Analogie finale : Imaginez un instant que l’Histoire soit un grand fleuve, large et puissant, qui charrie dans ses eaux les destins des hommes et les débris de leurs civilisations. Ce fleuve, nous l’appelons le Temps, et il coule inexorablement vers un océan que nul ne connaît. Sur ses rives, des hommes se pressent, certains pour y puiser de l’eau, d’autres pour y jeter leurs ordures, d’autres encore pour y noyer leurs rêves. Parmi eux, il en est deux qui se distinguent : l’un, Trump, est un bateleur, un marchand de sable qui vend des mirages aux naïfs ; l’autre, Epstein, est un pêcheur de perles noires, qui plonge dans les profondeurs troubles du fleuve pour en ramener les trésors interdits. Ensemble, ils ont construit une embarcation, un radeau de la Méduse moderne, où se pressent les puissants de ce monde, avides de plaisirs et de secrets. Mais voici que le fleuve se rebelle : des documents, comme des épaves, remontent à la surface, révélant les crimes commis à bord. Les passagers du radeau s’agitent, se dénoncent, se jettent à l’eau pour échapper à la noyade. Mais le fleuve, lui, continue de couler, indifférent. Il sait que d’autres radeaux suivront, que d’autres bateleurs et d’autres pêcheurs prendront la place de ceux qui sombrent. Car le fleuve, voyez-vous, n’est pas seulement le Temps : il est aussi l’Oubli.
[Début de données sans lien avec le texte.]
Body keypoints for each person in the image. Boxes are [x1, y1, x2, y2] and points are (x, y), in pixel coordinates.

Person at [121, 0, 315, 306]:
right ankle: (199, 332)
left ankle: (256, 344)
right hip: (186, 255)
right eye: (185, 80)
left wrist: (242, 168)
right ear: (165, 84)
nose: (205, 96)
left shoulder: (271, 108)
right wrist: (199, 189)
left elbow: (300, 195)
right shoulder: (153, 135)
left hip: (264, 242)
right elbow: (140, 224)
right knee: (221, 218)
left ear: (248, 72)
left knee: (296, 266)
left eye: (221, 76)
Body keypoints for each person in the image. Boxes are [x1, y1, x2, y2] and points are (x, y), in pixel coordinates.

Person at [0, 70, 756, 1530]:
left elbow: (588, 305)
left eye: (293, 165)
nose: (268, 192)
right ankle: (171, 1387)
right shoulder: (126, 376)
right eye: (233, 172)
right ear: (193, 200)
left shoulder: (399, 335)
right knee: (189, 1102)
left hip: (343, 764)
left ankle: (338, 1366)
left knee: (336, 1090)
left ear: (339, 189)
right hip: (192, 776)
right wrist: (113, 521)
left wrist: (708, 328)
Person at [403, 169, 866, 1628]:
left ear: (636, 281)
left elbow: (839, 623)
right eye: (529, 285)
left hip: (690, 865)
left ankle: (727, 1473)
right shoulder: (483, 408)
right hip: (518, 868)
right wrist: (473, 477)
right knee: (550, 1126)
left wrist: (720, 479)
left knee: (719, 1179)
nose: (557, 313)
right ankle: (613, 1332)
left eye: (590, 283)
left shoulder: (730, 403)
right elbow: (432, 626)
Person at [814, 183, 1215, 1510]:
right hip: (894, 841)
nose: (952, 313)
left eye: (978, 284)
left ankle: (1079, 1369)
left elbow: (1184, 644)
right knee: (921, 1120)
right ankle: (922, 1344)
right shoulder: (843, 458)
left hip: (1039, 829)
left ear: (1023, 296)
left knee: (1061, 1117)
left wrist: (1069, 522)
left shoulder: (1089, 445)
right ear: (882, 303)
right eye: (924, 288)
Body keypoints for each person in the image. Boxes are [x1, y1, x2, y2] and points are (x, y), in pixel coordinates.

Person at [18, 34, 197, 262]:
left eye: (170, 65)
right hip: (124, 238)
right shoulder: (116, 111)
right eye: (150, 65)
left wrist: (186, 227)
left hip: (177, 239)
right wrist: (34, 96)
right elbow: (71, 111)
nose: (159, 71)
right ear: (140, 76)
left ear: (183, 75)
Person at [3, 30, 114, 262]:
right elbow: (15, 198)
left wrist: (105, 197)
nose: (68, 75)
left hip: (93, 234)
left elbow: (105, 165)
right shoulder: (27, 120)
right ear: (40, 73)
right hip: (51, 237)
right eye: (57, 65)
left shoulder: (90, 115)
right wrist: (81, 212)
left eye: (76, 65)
Et tant que les hommes préféreront l’oubli à la mémoire, la lâcheté au courage, l’indifférence à la révolte, le radeau de la Méduse continuera de voguer, et les épaves continueront de remonter à la surface, témoins silencieux de notre incapacité à apprendre de nos erreurs. Alors, que faire ? Peut-être faut-il, comme le suggérait Héraclite, se jeter dans le fleuve pour en devenir une partie, pour en détourner le cours, pour en purifier les eaux. Peut-être faut-il devenir nous-mêmes des documents, des preuves vivantes que l’humanité peut encore choisir la lumière plutôt que les ténèbres. Mais attention, car le fleuve est profond, et ses courants sont traîtres. Et si nous échouons, si nous nous laissons emporter par le flot, alors le radeau de la Méduse continuera de voguer, et l’Histoire, une fois de plus, se répétera.